本申请为安全检测技术领域,本申请提供一种网络访问的异常判定方法、装置、服务器及其存储介质,所述方法包括预设时间间隔采集终端设备根据网络访问请求所产生的各个相关的特征,根据所述特征形成关于所述终端设备的组合特征集;将所述组合特征集的特征与设定的特征列表进行对比,得到对应的组合特征集的缺失项;根据各个缺失项组成缺失数据,得到对应的网络访问请求的有效性;利用所述有效性,对所述网络访问请求进行异常访问的判定。该方法有利于提高对终端设备当前网络访问的异常判定能力。

Description

网络访问的异常判定方法、装置、服务器及其存储介质
本申请要求于2019年06月28日提交中国专利局、申请号为201910578452.0、发明名称为“网络访问的异常判定方法、装置、服务器及其存储介质”的中国专利申请的优先权,其全部内容通过引用结合在申请中。
技术领域
本申请涉及安全检测技术领域,具体而言,本申请涉及一种网络访问的异常判定方法、装置、服务器及其存储介质。
背景技术
随着各种服务趋向利用网络途径提供,网络的安全性日益受到了更为广泛的关注。在目前危害网络服务安全的主要手段包括网络爬虫,网络爬虫模拟真实用户对网站进行访问。在网络爬虫的干扰下,网站的服务器不容易分辨网络爬虫和正常用户,容易进行错误的判别,从而做出错误的反应。针对上述网络安全问题,现有的方法是通过手机用户在登录网站时关于鼠标的点击和拖动的数据,来判别用户的种类。
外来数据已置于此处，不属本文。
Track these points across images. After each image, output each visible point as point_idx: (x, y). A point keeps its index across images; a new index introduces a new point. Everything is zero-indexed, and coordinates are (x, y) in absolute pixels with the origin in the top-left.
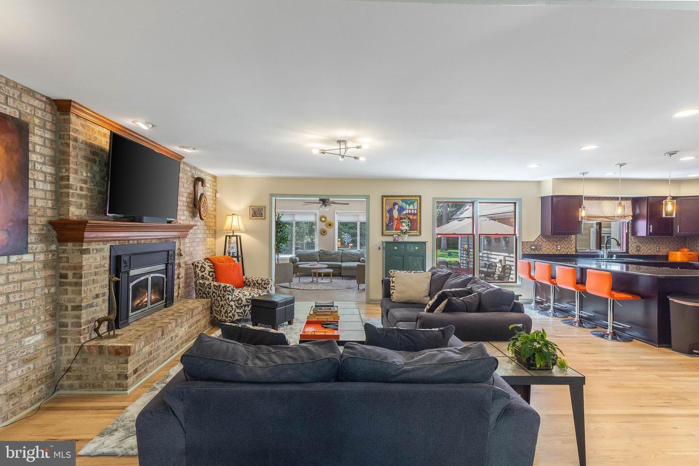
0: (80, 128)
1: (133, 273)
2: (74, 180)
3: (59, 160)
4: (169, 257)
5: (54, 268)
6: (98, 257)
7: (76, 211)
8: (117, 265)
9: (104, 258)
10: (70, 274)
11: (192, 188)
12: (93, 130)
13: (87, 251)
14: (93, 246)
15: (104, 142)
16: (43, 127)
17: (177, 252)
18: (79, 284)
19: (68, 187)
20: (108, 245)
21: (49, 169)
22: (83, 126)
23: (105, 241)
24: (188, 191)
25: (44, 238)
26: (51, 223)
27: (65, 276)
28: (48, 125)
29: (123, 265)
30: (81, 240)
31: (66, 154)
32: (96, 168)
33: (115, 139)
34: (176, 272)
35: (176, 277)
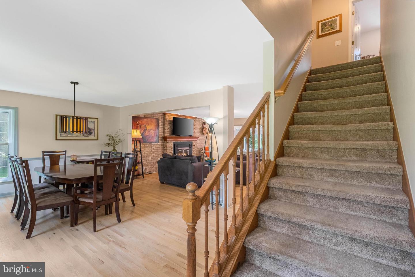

但该方法所导致对用户类型的错误判别的比例仍较高,通过其得到的判别的结果,仍无法达到准确区分正常用户和网络爬虫的效果。
发明内容
为克服以上技术问题,特别是现有技术中通过终端设备登录网络时用户的使用痕迹数据容易将真实用户判别为异常用户的问题,特提出以下技术方案:
第一方面,本申请提供一种网络访问的异常判定方法,其包括以下步骤:
预设时间间隔采集终端设备根据网络访问请求所产生的各个相关的特征,根据所述特征形成关于所述终端设备的组合特征集,所述特征包括设备类型的相关特征值和系统信息的相关特征值,所述组合特征集与所述特征值互为非线性关系;
将所述组合特征集的特征与设定的特征列表进行对比,得到对应的组合特征集的缺失项;
根据各个缺失项组成缺失数据,得到对应的网络访问请求的有效性;
利用所述有效性,对所述网络访问请求进行异常访问的判定;
其中,所述特征列表包括所述终端设备发起网络访问请求所产生的必要特征;
所述将所述组合特征集的特征与设定的特征列表进行对比,得到对应的组合特征集的缺失项,根据各个缺失项组成缺失数据,得到对应的网络访问请求的有效性,包括:
将所述特征集的特征与设定的特征列表进行对比,得到对应的组合特征集的缺失项的类型和数量;
根据所述缺失项的类型和数量组成的缺失数据,对所述组合特征集的缺失数据组合进行数据分层;
利用所述数据分层,得到对应的网络访问请求的有效性。
在其中一个实施例中,所述根据所述缺失项的类型和数量组成的缺失数据,对所述组合特征集的缺失数据组合进行数据分层,包括:
对所述缺失项的类型和数量组成的缺失数据进行组合;
根据所述组合后的缺失数据,对所述组合特征集的进行数据分层。
在其中一个实施例中,所述利用所述数据分层,得到对应的网络访问请求的有效性的步骤,包括:
根据所述组合特征集的组合后的缺失数据进行的数据分层,训练并得到lightgbm模型;
将待检样本的组合特征集输入所述lightgbm模型进行判定,得到所述待判定样本的组合特征集的异常概率,得到对应网络访问请求的有效性。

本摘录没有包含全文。